Welcome to my website! I’m a 4th year PhD student in Computer Science, co-advised by Salman Avestimehr and Sai Praneeth Karimireddy. Before starting my PhD, I worked at Hyperbee.ai as Research Engineer, focusing on making neural networks more efficient through compression and quantization. I got my Bachelor’s degree in Computer Science from Bilkent University, where I also researched machine learning security, specifically Trojan Attacks, with Professor Tudor Dumitras.
Currently, I’m interested in Reliable and Safe LLMs. I’m exploring uncertainty quantification of LLMs for reliable decision making and adversarial robustness of LLMs in continual learning scenarios. Furthermore, I have been doing research on LLM Efficiency, Reasoning, Continual Learning, Self-supervised Contrastive Learning and Federated Learning.
Outside of my research, I love playing video games, especially the Soulsborne series:
“Facing a challenge? Keep Calm and Git Gud.”
PhD in Computer Science, Present
University of Southern California, CA, US
MSc in Computer Science, 2025
University of Southern California, CA, US
BSc in Computer Science, 2022
Bilkent University, Turkey
09-25-2025: My internship work at Capital One “Uncertainty as Feature Gaps: Epistemic Uncertainty Quantification of LLMs in Contextual Question-Answering” got accepted to Neurips ReliableML Workshop!
09-20-2025: Our work “Reject Only Critical Tokens: Pivot-Aware Speculative Decoding” got accepted to Neurips Efficient Reasoning Workshop!
09-15-2025: Our open-source library “TruthTorchLM” got accepted to EMNLP 2025!
06-15-2025: Our Paper “Reconsidering Reconsidering LLM Uncertainty Estimation Methods in the Wild” got accepted to ACL 2025!
06-15-2025: Our Paper “Un-considering Contextual Information: Assessing LLMs’ Understanding of Indexical Elements” got accepted to ACL 2025, Findings!
05-02-2025: Our Library for assessing Truthfulness of LLMs, TruthTorchLM, officially released!
02-02-2025: LARS got accepted to NAACL 2025, Findings!
22-10-2024: I gave a talk at Amazon-USC Center on Secure and Trusted Machine Learning about Trustworthy and Efficient LLMs!
20-10-2024: I have been selected as Capital One Responsible AI Fellow 2024 !
01-07-2024: Our paper “CroMo-Mixup: Augmenting Cross-Model Representations for Continual Self-Supervised Learning” got accepted to ECCV 2024 ! See you in Milano!
28-06-2024: “Do LLMs Recognize me, When I is not me: Assessment of LLMs Understanding of Turkish Indexical Pronouns in Indexical Shift Contexts” got accepted to ACL Turkic Languages 2024 Workshop .

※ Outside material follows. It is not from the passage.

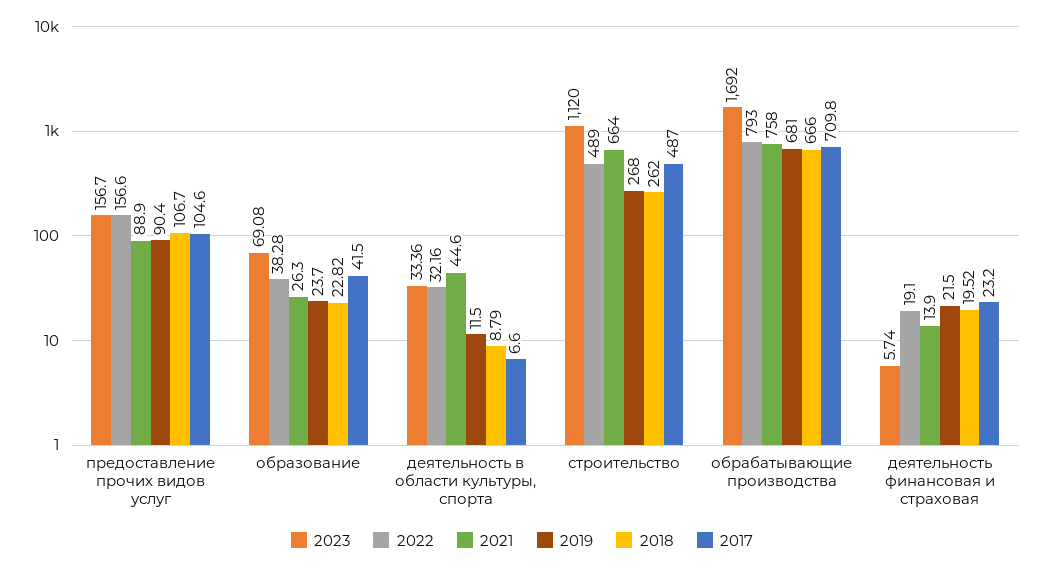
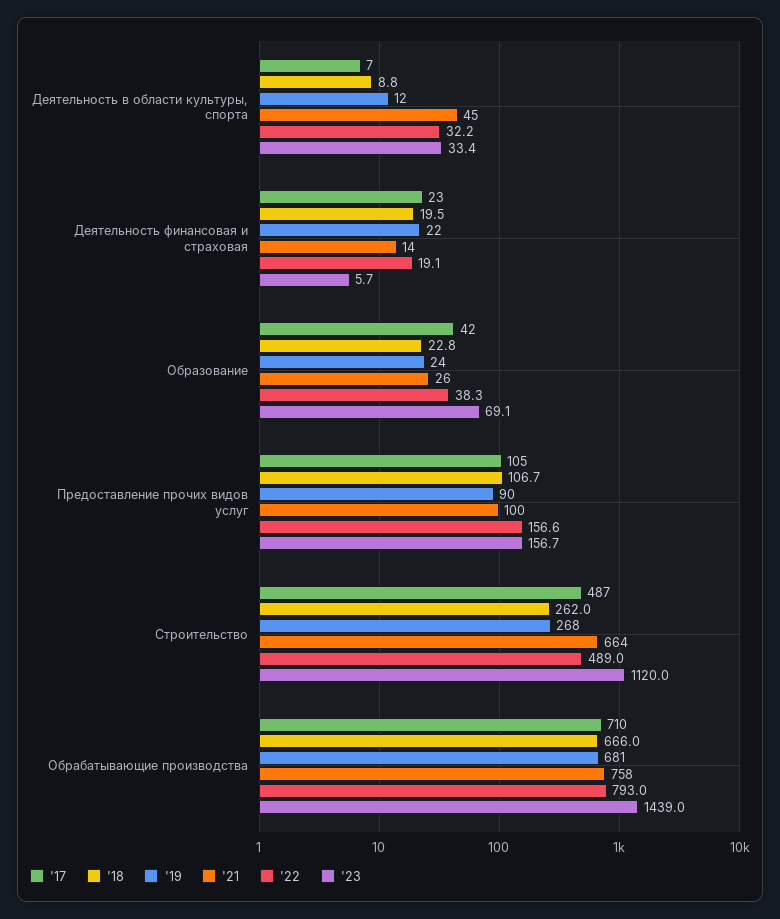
2021, предоставление прочих видов услуг: 88.9 -> 100
2023, обрабатывающие производства: 1692 -> 1439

16-06-2024: New paper “Do Not Design, Learn: A Trainable Scoring Function for Uncertainty Estimation in Generative LLMs” in collaboration with Amazon AI posted to Arxiv!
16-05-2024: Our paper, “MARS: Meaning-Aware Response Scoring for Uncertainty Estimation in Generative LLMs” co-authored with Amazon AI, has been accepted to the ACL 2024.
01-06-2024: Thrilled to announce that my first-author paper, “Federated Orthogonal Training: Mitigating Global Catastrophic Forgetting in Continual Federated Learning,” has been accepted at ICLR 2024 . Looking forward to presenting our findings in Vienna!
10-12-2023: I gave a talk at Amazon-USC Center on Secure and Trusted Machine Learning about Advancing Continual & Federated Learning with Self & Mixed Supervision.
08-24-2022: Began my journey towards a PhD in Computer Science at University of Southern California(USC).
06-15-2022: Graduated with the highest honors from Bilkent University, majoring in Computer Science.
05-15-2022: Made the decision to join USC for my PhD studies under the guidance of Salman Avestimehr.
04-14-2022: Honored to have received PhD offers from several prestigious institutions: Princeton , Cornell, USC, UCSB, UCSD, Wisconsin-Madison, and Northeastern.